Reproduce the passage on NFL draft prospects preparing for combine interviews word for word.
*** Opening of Passage shown ***
Seemingly every NFL team at the annual scouting combine will ask about his relationship with former college teammate Tyrann Mathieu and whether he ever hung out with the troubled cornerback.
The answers could make as much difference in Mingo living up to his projection as a first-round draft pick as his time in the 40-yard dash. So the LSU star has left nothing to chance, carving out time to prepare for the 15-minute interviews.
"It's one thing that all the guys that came out from LSU are going to face," Mingo said during a telephone interview. "We know what kind of guy he was and we're always going to be there for him."
Interview training has become an essential component for draft hopefuls. Most, if not all, of the 333 players expected to arrive in Indy for the combine have been instructed in how to answer coaches and general managers properly.
This year, the questions run the gamut.
Running back Marcus Lattimore is trying to prove he can return from a gruesome knee injury. Mathieu, a cornerback, and Da'Rick Rogers, a receiver, both were booted off the teams they intended to play for last fall after failing drug tests. Linebacker Alec Ogletree will have to answer for a series of problems that included a suspension for violating team rules early last season, and linebacker Manti Te'o will likely contend with the girlfriend hoax all over again. And those are just the big-name guys.
*** Close of Passage shown ***
*** Opening of Stored data ***
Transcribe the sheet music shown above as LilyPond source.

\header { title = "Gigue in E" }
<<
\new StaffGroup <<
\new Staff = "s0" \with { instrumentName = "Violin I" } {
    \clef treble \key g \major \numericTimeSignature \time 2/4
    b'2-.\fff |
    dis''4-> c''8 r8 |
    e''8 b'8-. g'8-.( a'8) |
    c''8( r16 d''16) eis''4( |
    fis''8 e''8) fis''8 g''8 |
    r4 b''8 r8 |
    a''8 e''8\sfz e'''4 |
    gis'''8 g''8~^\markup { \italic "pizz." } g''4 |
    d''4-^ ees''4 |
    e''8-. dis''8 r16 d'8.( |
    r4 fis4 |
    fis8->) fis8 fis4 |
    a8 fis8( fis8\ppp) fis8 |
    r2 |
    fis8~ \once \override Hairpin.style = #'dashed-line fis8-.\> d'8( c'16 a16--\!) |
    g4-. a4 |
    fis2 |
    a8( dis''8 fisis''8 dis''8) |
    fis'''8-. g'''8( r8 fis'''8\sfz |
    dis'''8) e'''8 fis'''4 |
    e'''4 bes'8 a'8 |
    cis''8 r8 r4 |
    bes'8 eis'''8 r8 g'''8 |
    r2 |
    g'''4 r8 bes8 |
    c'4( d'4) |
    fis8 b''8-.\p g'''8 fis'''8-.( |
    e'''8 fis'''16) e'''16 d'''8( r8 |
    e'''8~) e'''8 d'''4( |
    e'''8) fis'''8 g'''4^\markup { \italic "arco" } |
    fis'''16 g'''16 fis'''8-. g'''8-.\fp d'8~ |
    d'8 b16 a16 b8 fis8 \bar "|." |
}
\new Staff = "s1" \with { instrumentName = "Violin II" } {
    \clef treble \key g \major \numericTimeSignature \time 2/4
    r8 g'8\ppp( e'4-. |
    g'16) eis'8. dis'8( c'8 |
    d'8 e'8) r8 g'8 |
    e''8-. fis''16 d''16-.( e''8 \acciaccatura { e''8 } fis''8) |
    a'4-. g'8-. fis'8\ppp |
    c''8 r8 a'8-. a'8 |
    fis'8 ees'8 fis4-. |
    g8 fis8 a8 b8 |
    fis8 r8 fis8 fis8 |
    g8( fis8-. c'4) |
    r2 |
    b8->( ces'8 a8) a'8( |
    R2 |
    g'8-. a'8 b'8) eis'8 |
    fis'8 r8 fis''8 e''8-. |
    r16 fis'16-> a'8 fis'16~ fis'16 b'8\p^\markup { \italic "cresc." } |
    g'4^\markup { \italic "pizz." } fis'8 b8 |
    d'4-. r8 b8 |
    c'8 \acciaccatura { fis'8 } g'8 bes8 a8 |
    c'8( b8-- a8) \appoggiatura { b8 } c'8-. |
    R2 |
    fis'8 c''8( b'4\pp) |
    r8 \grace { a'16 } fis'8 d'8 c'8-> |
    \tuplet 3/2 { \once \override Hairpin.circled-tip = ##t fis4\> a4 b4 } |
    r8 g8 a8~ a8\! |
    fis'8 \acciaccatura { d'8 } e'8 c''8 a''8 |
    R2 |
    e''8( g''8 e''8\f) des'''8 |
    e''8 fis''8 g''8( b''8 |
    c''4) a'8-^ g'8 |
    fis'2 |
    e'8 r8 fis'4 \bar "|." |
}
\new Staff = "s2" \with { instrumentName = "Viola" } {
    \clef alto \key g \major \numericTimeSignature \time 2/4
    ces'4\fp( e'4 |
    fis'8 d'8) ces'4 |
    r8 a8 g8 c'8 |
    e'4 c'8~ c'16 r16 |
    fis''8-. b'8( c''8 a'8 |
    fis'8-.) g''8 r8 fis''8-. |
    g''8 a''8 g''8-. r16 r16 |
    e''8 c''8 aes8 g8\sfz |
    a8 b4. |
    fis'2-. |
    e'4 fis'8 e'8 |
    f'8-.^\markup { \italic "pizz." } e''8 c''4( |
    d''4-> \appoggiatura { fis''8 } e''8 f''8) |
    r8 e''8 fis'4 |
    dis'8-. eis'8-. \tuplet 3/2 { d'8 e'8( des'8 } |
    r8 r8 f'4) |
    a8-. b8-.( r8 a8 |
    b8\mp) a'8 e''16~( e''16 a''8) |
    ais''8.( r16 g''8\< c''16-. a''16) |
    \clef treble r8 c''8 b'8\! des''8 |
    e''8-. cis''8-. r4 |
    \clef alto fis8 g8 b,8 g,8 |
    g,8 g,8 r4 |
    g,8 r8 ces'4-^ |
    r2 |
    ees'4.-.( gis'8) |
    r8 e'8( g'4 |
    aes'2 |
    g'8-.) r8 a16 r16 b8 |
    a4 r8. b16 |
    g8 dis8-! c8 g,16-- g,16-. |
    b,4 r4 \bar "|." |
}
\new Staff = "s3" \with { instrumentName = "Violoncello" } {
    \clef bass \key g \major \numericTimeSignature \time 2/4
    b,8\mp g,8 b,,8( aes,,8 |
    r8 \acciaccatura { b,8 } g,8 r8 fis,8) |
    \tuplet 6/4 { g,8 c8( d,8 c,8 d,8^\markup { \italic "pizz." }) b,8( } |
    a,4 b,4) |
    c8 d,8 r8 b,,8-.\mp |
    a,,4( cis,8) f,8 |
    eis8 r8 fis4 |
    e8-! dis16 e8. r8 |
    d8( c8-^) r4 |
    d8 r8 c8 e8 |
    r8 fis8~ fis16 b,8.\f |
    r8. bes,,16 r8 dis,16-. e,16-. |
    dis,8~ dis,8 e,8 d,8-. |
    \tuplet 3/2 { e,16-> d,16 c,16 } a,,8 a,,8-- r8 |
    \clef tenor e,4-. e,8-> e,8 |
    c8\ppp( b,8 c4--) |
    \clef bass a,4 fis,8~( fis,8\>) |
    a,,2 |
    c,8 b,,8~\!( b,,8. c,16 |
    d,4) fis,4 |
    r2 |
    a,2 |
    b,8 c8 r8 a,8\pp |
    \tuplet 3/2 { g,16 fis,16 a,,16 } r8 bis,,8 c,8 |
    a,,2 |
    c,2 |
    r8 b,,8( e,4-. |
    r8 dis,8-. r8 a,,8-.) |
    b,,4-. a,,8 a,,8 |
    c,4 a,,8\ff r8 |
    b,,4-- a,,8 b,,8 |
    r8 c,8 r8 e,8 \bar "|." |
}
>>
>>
*** Close of Stored data ***
Task result:
Seemingly every NFL team at the annual scouting combine will ask about his relationship with former college teammate Tyrann Mathieu and whether he ever hung out with the troubled cornerback.
The answers could make as much difference in Mingo living up to his projection as a first-round draft pick as his time in the 40-yard dash. So the LSU star has left nothing to chance, carving out time to prepare for the 15-minute interviews.
"It's one thing that all the guys that came out from LSU are going to face," Mingo said during a telephone interview. "We know what kind of guy he was and we're always going to be there for him."
Interview training has become an essential component for draft hopefuls. Most, if not all, of the 333 players expected to arrive in Indy for the combine have been instructed in how to answer coaches and general managers properly.
This year, the questions run the gamut.
Running back Marcus Lattimore is trying to prove he can return from a gruesome knee injury. Mathieu, a cornerback, and Da'Rick Rogers, a receiver, both were booted off the teams they intended to play for last fall after failing drug tests. Linebacker Alec Ogletree will have to answer for a series of problems that included a suspension for violating team rules early last season, and linebacker Manti Te'o will likely contend with the girlfriend hoax all over again. And those are just the big-name guys.